• STATED EXERCISE
Find each line in the listing below that contains the word "bowel" and copy those lines out in full.

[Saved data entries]
- - -
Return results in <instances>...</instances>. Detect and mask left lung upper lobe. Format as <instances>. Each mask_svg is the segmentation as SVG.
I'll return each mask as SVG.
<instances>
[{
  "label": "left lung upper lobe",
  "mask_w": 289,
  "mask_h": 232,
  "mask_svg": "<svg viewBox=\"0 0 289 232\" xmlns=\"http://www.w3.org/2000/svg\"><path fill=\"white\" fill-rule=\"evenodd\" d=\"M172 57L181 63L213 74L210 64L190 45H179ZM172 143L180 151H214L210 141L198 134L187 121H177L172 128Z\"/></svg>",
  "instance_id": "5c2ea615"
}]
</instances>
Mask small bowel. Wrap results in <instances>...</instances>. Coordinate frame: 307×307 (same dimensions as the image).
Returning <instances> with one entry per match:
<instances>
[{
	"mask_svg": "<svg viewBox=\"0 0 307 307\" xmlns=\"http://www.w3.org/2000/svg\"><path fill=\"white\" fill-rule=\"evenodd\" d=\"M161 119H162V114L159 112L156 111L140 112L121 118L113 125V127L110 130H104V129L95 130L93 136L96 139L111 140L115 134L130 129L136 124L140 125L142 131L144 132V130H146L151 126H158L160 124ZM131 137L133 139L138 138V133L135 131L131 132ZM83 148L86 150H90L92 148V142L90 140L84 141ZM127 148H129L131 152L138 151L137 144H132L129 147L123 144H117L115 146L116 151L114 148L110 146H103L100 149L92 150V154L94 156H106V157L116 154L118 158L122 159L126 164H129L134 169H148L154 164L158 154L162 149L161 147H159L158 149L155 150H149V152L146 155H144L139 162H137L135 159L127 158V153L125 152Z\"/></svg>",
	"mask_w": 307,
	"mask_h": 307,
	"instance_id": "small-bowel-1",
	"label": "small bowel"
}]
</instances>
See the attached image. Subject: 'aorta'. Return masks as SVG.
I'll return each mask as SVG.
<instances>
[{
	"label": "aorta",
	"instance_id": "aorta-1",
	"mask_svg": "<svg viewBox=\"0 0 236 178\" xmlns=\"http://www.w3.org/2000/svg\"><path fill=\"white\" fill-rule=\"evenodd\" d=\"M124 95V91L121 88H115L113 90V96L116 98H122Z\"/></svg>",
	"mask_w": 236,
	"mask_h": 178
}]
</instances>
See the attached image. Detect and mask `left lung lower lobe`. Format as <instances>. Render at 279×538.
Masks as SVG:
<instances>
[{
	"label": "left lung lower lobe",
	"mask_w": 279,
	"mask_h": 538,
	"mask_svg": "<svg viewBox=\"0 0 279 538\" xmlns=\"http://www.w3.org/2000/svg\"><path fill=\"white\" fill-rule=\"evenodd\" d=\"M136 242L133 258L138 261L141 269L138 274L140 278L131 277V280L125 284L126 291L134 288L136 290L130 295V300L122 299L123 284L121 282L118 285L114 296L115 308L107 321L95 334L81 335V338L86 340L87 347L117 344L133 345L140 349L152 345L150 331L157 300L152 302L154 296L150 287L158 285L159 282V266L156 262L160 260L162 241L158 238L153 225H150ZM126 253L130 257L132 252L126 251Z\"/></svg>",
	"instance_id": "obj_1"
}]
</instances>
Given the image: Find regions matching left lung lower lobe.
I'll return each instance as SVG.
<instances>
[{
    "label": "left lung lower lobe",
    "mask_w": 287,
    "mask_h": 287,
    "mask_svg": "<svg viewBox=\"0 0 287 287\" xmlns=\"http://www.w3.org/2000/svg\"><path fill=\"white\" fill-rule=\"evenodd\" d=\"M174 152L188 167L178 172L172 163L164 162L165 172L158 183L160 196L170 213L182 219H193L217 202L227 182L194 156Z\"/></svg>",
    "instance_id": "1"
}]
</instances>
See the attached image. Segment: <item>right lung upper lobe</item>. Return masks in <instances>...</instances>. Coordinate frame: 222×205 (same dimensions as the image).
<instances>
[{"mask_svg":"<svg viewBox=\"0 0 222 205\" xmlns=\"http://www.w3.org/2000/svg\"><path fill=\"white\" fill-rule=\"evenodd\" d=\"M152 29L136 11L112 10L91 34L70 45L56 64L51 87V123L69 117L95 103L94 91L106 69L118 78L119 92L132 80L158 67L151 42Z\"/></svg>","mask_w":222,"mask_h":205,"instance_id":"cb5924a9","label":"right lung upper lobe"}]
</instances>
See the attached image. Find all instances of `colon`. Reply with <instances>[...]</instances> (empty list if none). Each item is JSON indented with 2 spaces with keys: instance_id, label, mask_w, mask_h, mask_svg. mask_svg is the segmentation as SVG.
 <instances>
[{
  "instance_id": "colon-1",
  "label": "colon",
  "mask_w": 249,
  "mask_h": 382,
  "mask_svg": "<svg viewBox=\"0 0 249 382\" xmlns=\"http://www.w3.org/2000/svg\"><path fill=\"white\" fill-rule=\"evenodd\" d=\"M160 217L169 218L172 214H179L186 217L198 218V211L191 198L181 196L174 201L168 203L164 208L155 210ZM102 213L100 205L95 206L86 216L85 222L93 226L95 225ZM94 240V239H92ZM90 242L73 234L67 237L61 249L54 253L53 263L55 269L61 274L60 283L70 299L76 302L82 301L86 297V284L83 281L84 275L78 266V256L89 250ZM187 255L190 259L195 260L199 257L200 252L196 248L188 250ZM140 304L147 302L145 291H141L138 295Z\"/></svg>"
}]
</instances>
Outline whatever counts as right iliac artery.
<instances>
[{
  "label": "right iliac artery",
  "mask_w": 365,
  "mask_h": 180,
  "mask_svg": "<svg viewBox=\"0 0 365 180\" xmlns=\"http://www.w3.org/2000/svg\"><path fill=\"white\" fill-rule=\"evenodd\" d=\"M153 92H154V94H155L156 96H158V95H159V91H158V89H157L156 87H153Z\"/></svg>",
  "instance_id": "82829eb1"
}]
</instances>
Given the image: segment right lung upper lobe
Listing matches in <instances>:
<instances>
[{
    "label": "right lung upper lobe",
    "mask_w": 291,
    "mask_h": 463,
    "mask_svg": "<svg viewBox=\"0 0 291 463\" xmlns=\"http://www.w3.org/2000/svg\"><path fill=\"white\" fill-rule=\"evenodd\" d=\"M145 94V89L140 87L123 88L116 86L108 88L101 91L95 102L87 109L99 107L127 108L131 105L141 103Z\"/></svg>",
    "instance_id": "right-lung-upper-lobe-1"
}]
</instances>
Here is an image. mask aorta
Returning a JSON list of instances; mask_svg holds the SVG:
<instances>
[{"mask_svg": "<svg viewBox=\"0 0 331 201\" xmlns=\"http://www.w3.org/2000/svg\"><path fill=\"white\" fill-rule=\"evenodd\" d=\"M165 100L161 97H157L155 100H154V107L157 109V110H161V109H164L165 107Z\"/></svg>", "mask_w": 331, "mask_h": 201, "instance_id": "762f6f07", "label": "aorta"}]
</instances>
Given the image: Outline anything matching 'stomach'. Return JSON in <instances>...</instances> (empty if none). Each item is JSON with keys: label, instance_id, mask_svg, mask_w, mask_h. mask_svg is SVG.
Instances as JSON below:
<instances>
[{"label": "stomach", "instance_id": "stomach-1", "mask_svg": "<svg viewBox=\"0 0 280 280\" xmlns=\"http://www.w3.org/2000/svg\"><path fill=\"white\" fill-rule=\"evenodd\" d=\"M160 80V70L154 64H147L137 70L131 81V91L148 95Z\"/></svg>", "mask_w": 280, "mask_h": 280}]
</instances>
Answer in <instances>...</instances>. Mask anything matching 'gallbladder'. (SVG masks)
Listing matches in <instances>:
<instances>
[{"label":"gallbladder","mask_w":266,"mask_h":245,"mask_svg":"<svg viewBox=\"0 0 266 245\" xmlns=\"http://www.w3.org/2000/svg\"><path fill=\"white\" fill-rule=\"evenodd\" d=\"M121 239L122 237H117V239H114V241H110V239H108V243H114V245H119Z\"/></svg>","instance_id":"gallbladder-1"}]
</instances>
- - -
• OUTPUT BELOW
Mask small bowel. Wrap results in <instances>...</instances>. Coordinate frame: 307×307 (same dimensions as the image).
	"instance_id": "small-bowel-1",
	"label": "small bowel"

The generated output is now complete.